The paper also addresses potential shaping for systems whose potential energy breaks the symmetry. In the discrete setting, the shape equation acquires non‑conservative forcing terms that must be compensated. The authors incorporate these terms into the controlled Lagrangian and derive the corresponding discrete matching conditions.

Stability analysis proceeds by linearizing the reduced discrete dynamics around the relative equilibrium (\phi=0). The discrete energy approximation is shown to be preserved, and spectral stability is guaranteed when the kinetic shaping parameter satisfies (\kappa > (\alpha\gamma - \beta^2(0))/(\beta^2(0)\gamma)). This condition mirrors the continuous‑time result, confirming consistency as (h\to0).

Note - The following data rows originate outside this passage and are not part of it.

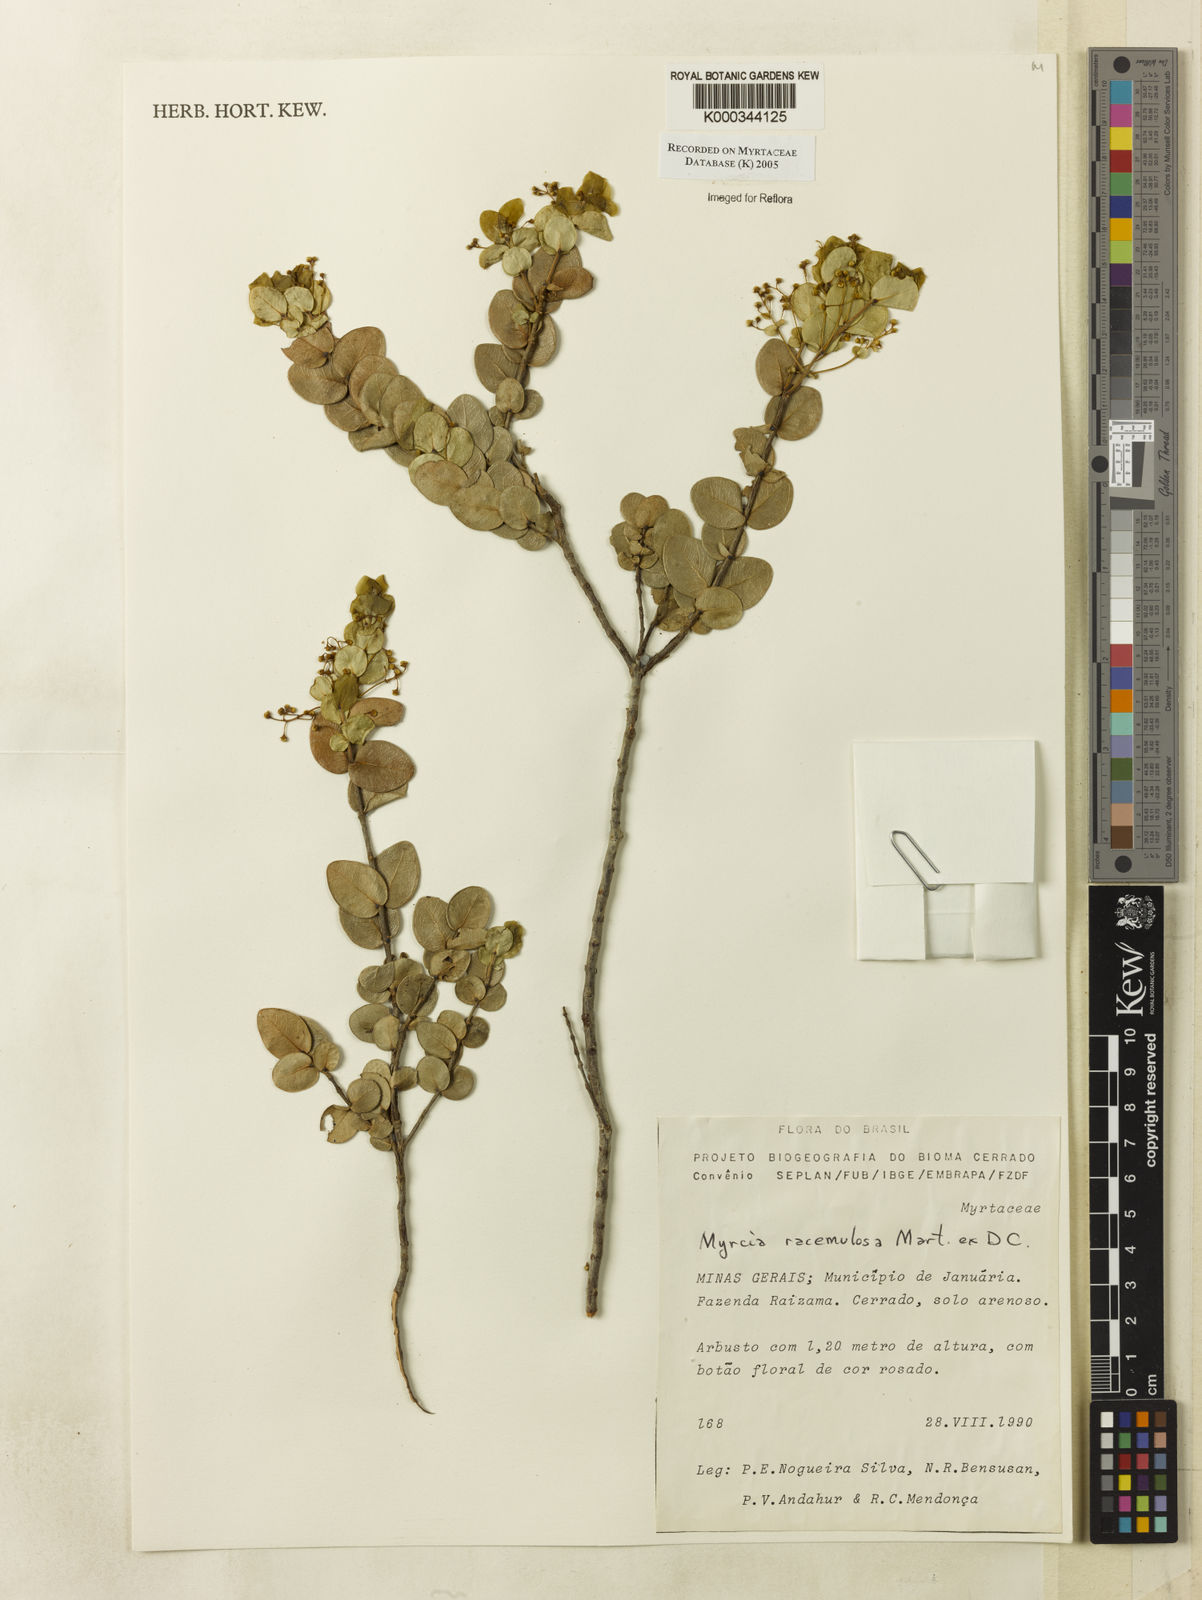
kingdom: Plantae
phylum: Tracheophyta
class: Magnoliopsida
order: Myrtales
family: Myrtaceae
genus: Myrcia
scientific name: Myrcia racemulosa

To illustrate the theory, the authors apply it to a cart‑pendulum system on an incline. They construct the discrete controlled Lagrangian, compute the required control input (u_k), and perform numerical simulations. The results demonstrate that the inverted pendulum configuration, which is unstable in the uncontrolled discrete system, becomes asymptotically stable when the discrete control law and optional dissipation‑emulating terms are added.

Beyond stabilization, the paper explores digital control and model predictive control (MPC). Because the discrete controlled dynamics are naturally expressed in a sampled‑data form, the control input can be held constant over each time step, facilitating digital implementation. Moreover, the discrete variational integrator provides accurate state predictions that are directly usable in an MPC scheme, allowing real‑time optimal control while preserving the geometric structure of the system.

In summary, the authors extend the controlled Lagrangian methodology to discrete mechanical systems, uncovering new phenomena such as momentum‑level dependence and the necessity of an extra parameter for kinetic matching. They provide rigorous matching conditions, stability proofs, and a concrete example, and they demonstrate how the discrete framework integrates seamlessly with digital and predictive control strategies. The work lays a solid foundation for future extensions to non‑abelian symmetries, nonholonomic constraints, and higher‑order variational integrators.